Lockwood sells his paddles online for $135 to $145, through his website, thetispaddles.com. He uses his canoes for a season then sells them to his friends for about $300. A brand-new wood-strip boat typically costs at least $2,000, so Lockwood clearly isn’t in it for the money. He does it because he enjoys the hobby, and it gives him a reason to go canoeing.
In 1977, Lockwood was living in upstate New York when he and a friend borrowed a canoe and entered a 70-mile race. It was their first time paddling, and they weren’t prepared for the strenuous trek. He says the race “almost killed them” physically, but he was hooked on the sport immediately. At the time, having a young family and making mortgage payments didn’t allow him to buy a fancy boat, so he learned to make one from a man he met at a craft show. Since then, Lockwood has made seven canoes, one out of carbon fiber, which is lighter than wood, but more fragile.

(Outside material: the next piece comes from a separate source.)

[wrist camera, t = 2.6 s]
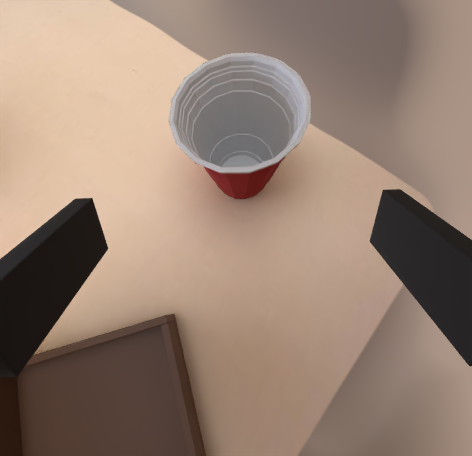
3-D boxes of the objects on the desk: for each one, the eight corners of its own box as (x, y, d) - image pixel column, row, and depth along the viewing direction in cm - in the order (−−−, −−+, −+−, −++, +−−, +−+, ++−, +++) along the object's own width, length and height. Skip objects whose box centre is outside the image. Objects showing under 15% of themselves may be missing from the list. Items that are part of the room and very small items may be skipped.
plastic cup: (207, 127, 34) (189, 35, 22) (294, 145, 33) (323, 60, 21) (181, 208, 31) (145, 152, 19) (275, 230, 30) (296, 186, 18)
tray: (216, 502, 24) (212, 531, 21) (28, 567, 23) (-4, 607, 20) (174, 313, 28) (166, 315, 25) (13, 362, 27) (-15, 370, 24)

Lockwood loves making wood-strip canoes because it is a learned technique, and he produces something he can use. For him, being able to create something with his hands is an invaluable skill, one that he feels is lost today.
He says the cost of materials to make a canoe is about $500; this includes making the forms, which can be used multiple times. “The material costs up front really aren’t that much, but it’s your time that’s important,” Lockwood says.
It takes Lockwood 40 hours to make one canoe, and he typically works on canoes or paddles seven hours per week. Paddles only take about two hours to make, and Lockwood says he has crafted hundreds of them.
Bryan Hopkins, an avid watercraft racer and paddling friend of Lockwood’s, used to build wooden canoes and kayaks. The two met on an informal paddling trip on the Missouri River and found they both had a passion for building wood-strip boats.
“There is a certain beauty and warmth from a wooden boat as opposed to fiberglass and plastic,” Hopkins says. “The key to building a boat is to enjoy the process of building it as much as using the boat.”
Hopkins only uses wood for his boats, but he says he admires Lockwood’s interest in other materials and boat types.
“(Charlie) experiments in a lot of different styles of boats,” Hopkins says. “He tries something different and something new, which is really cool.”
Although Lockwood enjoyed making his carbon-fiber boat, he has a clear preference. “If I can’t be first, I might as well be the best looking one on the river, so I’ll go with wood all the time.”
A wooden canoe is not only beautiful, but also strong, as fellow paddler and friend Jodi Pfefferkorn attests. She says, compared to store-bought paddles, Lockwood’s are tougher. “It’s a pretty rock-solid paddle.”
Pfefferkorn and Lockwood frequently canoe together. Once, Pfefferkorn was using a paddle made by Lockwood, and he thought she would be able to canoe better if it was shorter. Afterward, Lockwood shortened the paddle shaft by half an inch, a change that Pfefferkorn called “a minute difference,” but that is the care Lockwood puts into his work.
Lockwood says his paddles are “basically guaranteed for life.” If they break, he will gladly repair them. But he says, “You would have to really abuse them to break them.”
When not in his workshop or on the water, Lockwood works full time as the owner of Lockwood Furniture Restorations in Columbia and part time as an instructor in the business school at William Woods University. Once he retires, Lockwood says he would like to turn his hobby of making canoes and paddles into his third career, and he might even explore building kayaks.